Aging leads to many bodily changes and puts you at a higher risk of health conditions. It slows down the functions of your body, including the digestive system.
The link between digestive disorders and aging is a strong one. As we age, the muscles in our digestive tract get inflexible, inefficient and weaker. They stop working as well, as they once did. As a result, we become prone to various diseases.
Here are some common digestive tract problems older adults suffer.
Constipation is a very common condition that senior citizens face. Its symptoms include painful and infrequent bowel movements. There are many causes of constipation in aging adults.
According to a study published by the National Institute of Health, the prevalence of constipation in women of age 65 is 26%, while it stands at about 16% in men. These statistics change with increasing age and differences in lifestyle.
Older adults usually take medication for various health conditions. Some of these medicines may trigger constipation. It’s a good idea to try and identify which medicines might be triggering the condition and consult your doctor about altering the prescription.
Taking the more natural and organic route, including fiber in your diet also helps prevent constipation. Another thing that eases the symptoms is consuming digestive enzyme supplements regularly, which improve digestion.
According to a study published in the NEJM Journal Watch, the condition of gastroesophageal junction declines with age; and it causes severe GERD. The muscular ring at the bottom of the esophagus weakens, allowing the stomach acids to flow upward and causing heartburn.
For GERD, over-eating and eating right before bed is a common trigger for people of all ages.
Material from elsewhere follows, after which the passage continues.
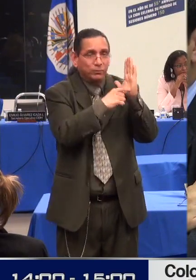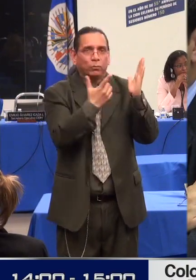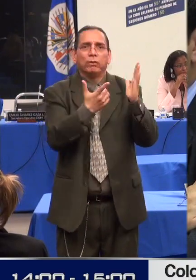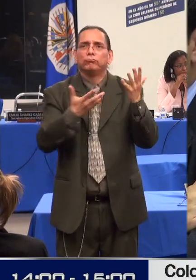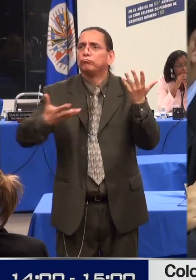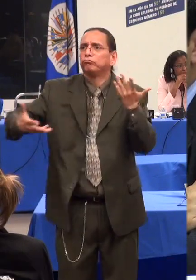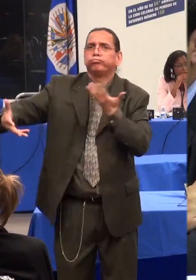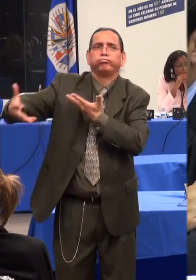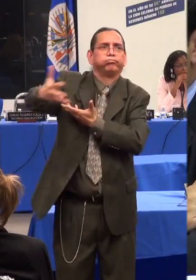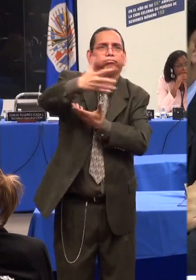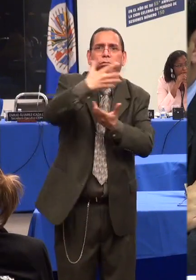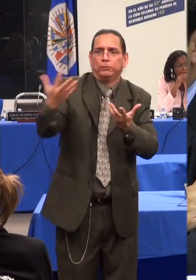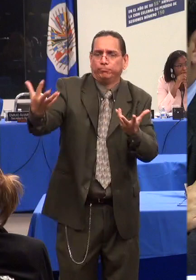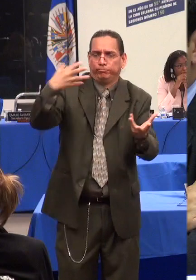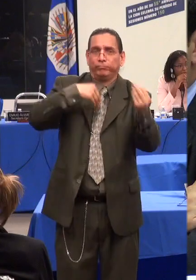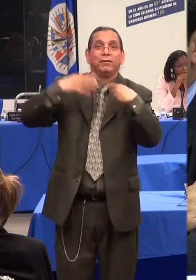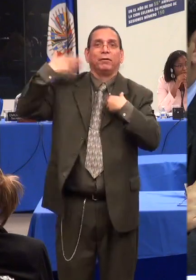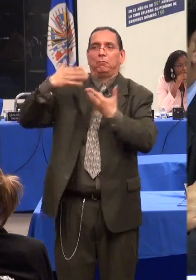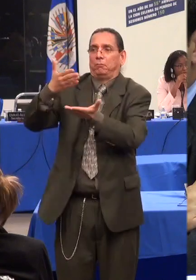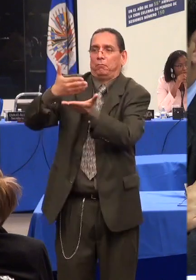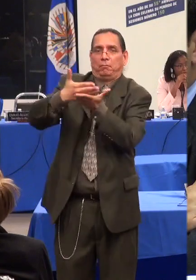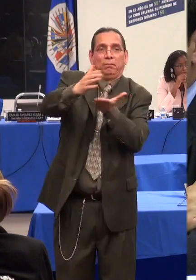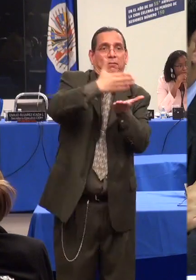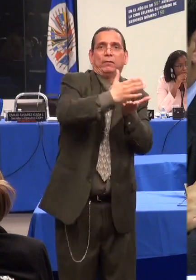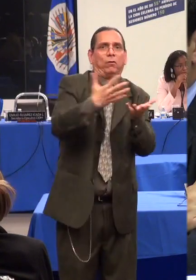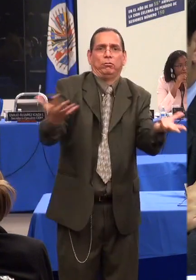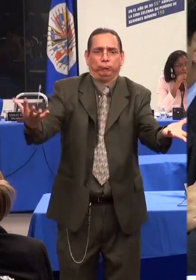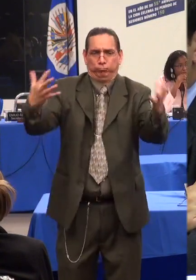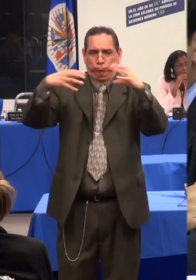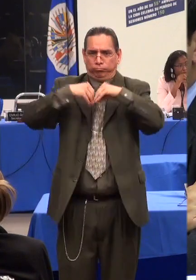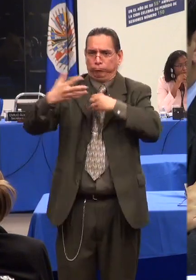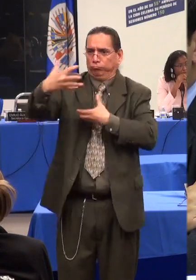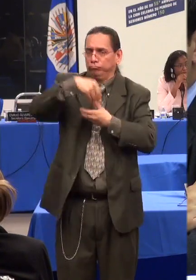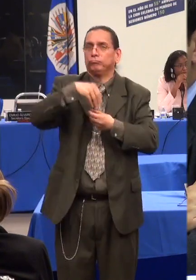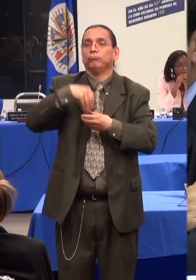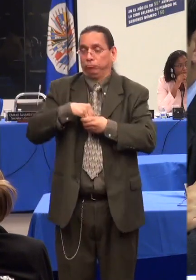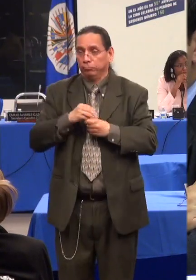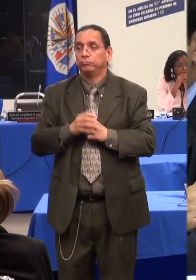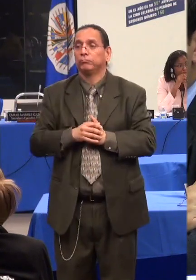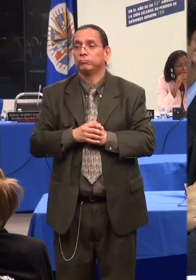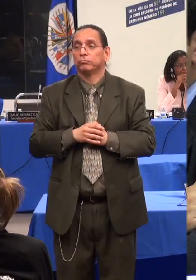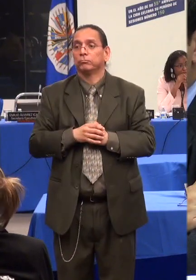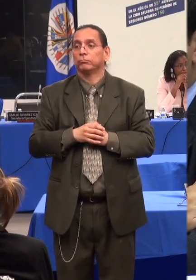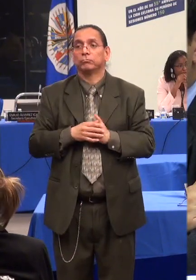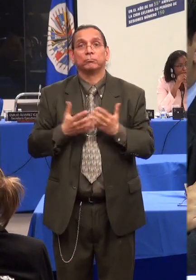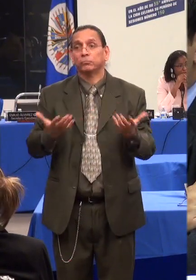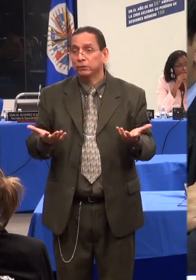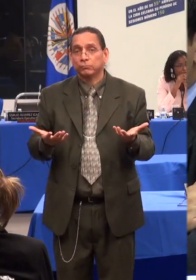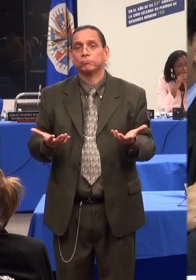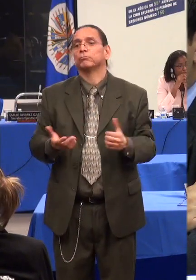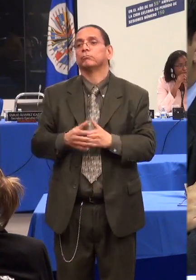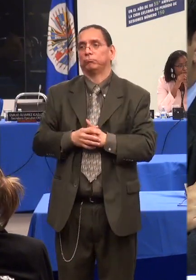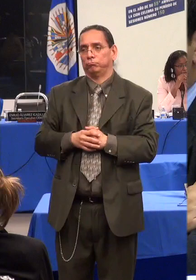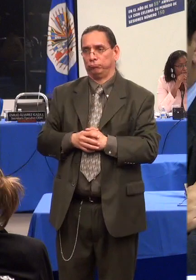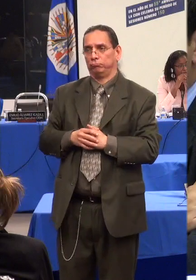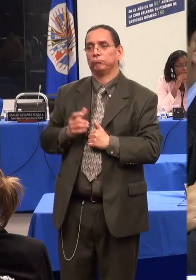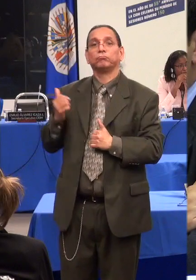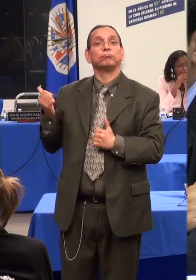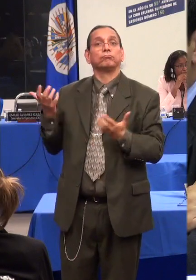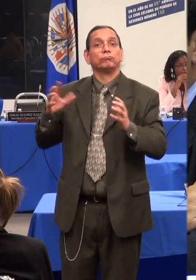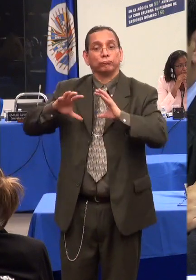goce efectivo de los derechos de las personas con discapacidad y de su ámbito más inmediato, su familia, cuidadores y el contexto comunitario.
Those who suffer from GERD should eat small amounts of food, spanned over six to seven meals a day instead of eating three big meals. In addition, adding digestive enzyme supplements to your diet can also prevent GERD. These enzymes improve the condition of the digestive system, increasing the rate of digestion in older people.
IBS impacts the functioning of the large intestine. It causes discomfort in the abdomen and irregularity in bowel movements. According to National Institutes of Health, IBS is the most common digestive disorder among the elderly.
The management of IBS in older adults is similar to younger people. Your main focus should be on reducing stress, since it’s the main cause of the condition. Regulate your diet according to your trigger foods and incorporate exercise in your daily routine.
Lastly and most importantly, add digestive enzyme supplements to your diet. Digestive enzymes and supplements balance the microbiomes in your gut and reduce the risk and symptoms of IBS.